= Work instructions =
Make an exact copy of every entry, leaving the pictures out.

= Material for the task =
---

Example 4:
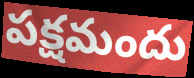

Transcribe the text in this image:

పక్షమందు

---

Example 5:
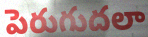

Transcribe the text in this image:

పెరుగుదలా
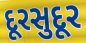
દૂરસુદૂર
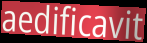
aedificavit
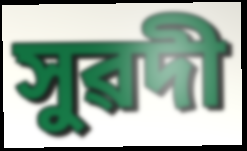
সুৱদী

= Output =
---

Example 4:

Transcribe the text in this image:

పక్షమందు

---

Example 5:

Transcribe the text in this image:

పెరుగుదలా
દૂરસુદૂર
aedificavit
সুৱদী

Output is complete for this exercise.